14 octobre 2005 - Après la lutte Canadien-Nordiques, et malgré les guerres de tranchées que se livrent encore les Bruins et le Tricolore, aucune rivalité n'a davantage de ramifications que celle qui oppose Montréal à Toronto depuis 1917.
Samedi soir, une autre page de cette épopée qui rassemble et divise tant d'amateurs de hockey à travers le pays sera écrite. Les duels Canadien-Maple Leafs débordent largement du cadre sportif.
C'est le bleu contre le rouge. C'est une bataille entre les deux plus grandes villes du Canada. C'est aussi, et peut-être surtout, un combat singulier entre francophones et anglophones. Un combat qui engendre encore les passions.
Tant de récits
Il existe peu de rivalités sportives aussi largement documentées que celle qui concerne les « Buds » et les « Habs », surnoms que les anglophones donnent aux deux équipes. D'un océan à l'autre, les amateurs se rangent dans un camp ou dans l'autre. Encore aujourd'hui, le Canadien a des supporteurs de Saint-Jean, Terre-Neuve, à Vancouver.
Une rivalité qui défie le temps.
Figurant parmi les six plus anciennes franchises de la Ligue nationale, Toronto et Montréal en sont aussi les plus primées. Rien de moins que 31 présences en finale et 24 coupes Stanley pour le Canadien, alors que Toronto a soulevé le précieux trophée 13 fois en 19 finales.
Les aléas du calendrier et de nombreux réaménagements des divisions par la Ligue nationale, au fil des ans, ont fait en sorte que les plus grands rivaux de l'histoire du hockey ne se sont pas affrontés en séries éliminatoires depuis 1979.
Cinq finales ont opposé le Canadien et les Leafs. Montréal a gagné deux d'entre elles en 1959 et en 1960. Les autres sont allées à Toronto en 1947, en 1951 et la dernière en 1967. Cette année-là, c'est au pavillon de l'Ontario à l'Expo universelle de Montréal que les amateurs ont dû se rendre pour y voir l'emblème de la suprématie du hockey.
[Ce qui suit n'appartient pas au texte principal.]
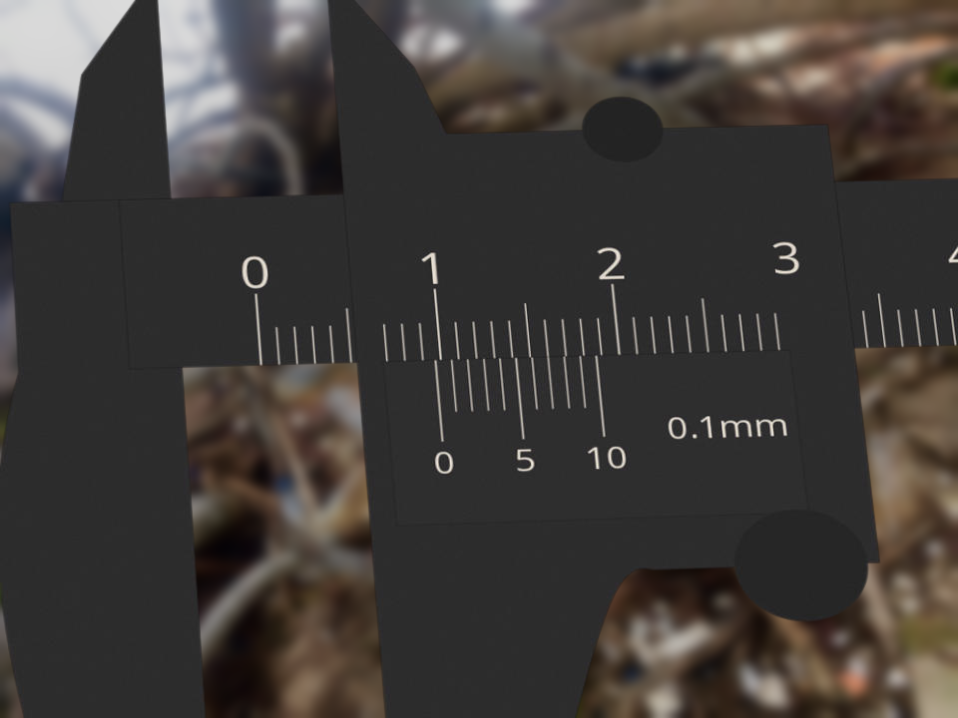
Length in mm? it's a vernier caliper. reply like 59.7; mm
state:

Les Maple Leafs n'ont jamais détenu le trophée depuis. Ce qui fait dire à Yvan Cournoyer, gagnant de 10 coupes, que toutes les photos souvenirs des Leafs de 1967 sont en noir et blanc...
Des légendes à la pelle
L'intérêt est aussi attribuable au fait que les deux équipes ont compté, dans leurs rangs, plusieurs des plus grands noms de l'histoire du hockey: Maurice Richard, Jean Béliveau, Guy Lafleur, Dave Keon, Frank Mahovlich, Darryl Sittler, Johnny Bower, Jacques Plante, Borje Salming, Larry Robinson, Syl Apps, Howie Morentz, Punch Imlach, Toe Blake et tant d'autres encore.
Les Maple Leafs, champions de 1967
Cette compilation sommaire ressemble à une visite au Temple de la renommée. Soit dit en passant, de nombreux Montréalais considèrent encore que ce musée à la gloire du hockey devrait avoir pignon sur rue au milieu du fleuve Saint-Laurent, plutôt que sur les rives du lac Ontario. Tiens, voilà un autre beau sujet de discorde!
Au temps où le hockey était une religion et les amateurs de fidèles pratiquants, les samedis soirs étaient de grands-messes avec des rituels bien établis. Les francophones se rassemblaient autour du téléviseur où René Lecavalier décrivait les faits et gestes des héros tricolores.
Dans le reste du Canada, c'est Danny Gallivan qui agissait comme témoin privilégié. La musique thème de La Soirée du Hockey ou de Hockey Night in Canada est alors un deuxième hymne national.
Invasion
Toutes les visites des Maple Leafs à Montréal, et celle de samedi ne fera pas exception, s'accompagnent d'une marée bleue et blanche. Dans les gradins du Centre Bell, de quatre à cinq mille supporteurs torontois feront probablement encore plus de bruit que les partisans de la « Sainte Flanelle ».
L'ambiance est électrique. Heureusement, les débordements à l'extérieur de la patinoire sont à peu près inexistants. Les comptes se règlent toujours par joueurs interposés. Dans les années 60, John Ferguson faisait son affaire d'Eddie Shack. Aujourd'hui, les amateurs espèrent une confrontation entre Tie Domi et Raitis Ivanans, quand ce dernier reprendra sa place dans la formation.
La rencontre sera la 668e de l'histoire entre les deux équipes. À ce jour, Montréal totalise 315 victoires et 263 défaites contre Toronto. 88 duels ont pris fin sur des résultats nuls. Au chapitre des buts, le Canadien mène 2032 à 1838. Une avance que l'on peut qualifier de confortable.
Mais dans les chaumières, la discussion bat encore son plein.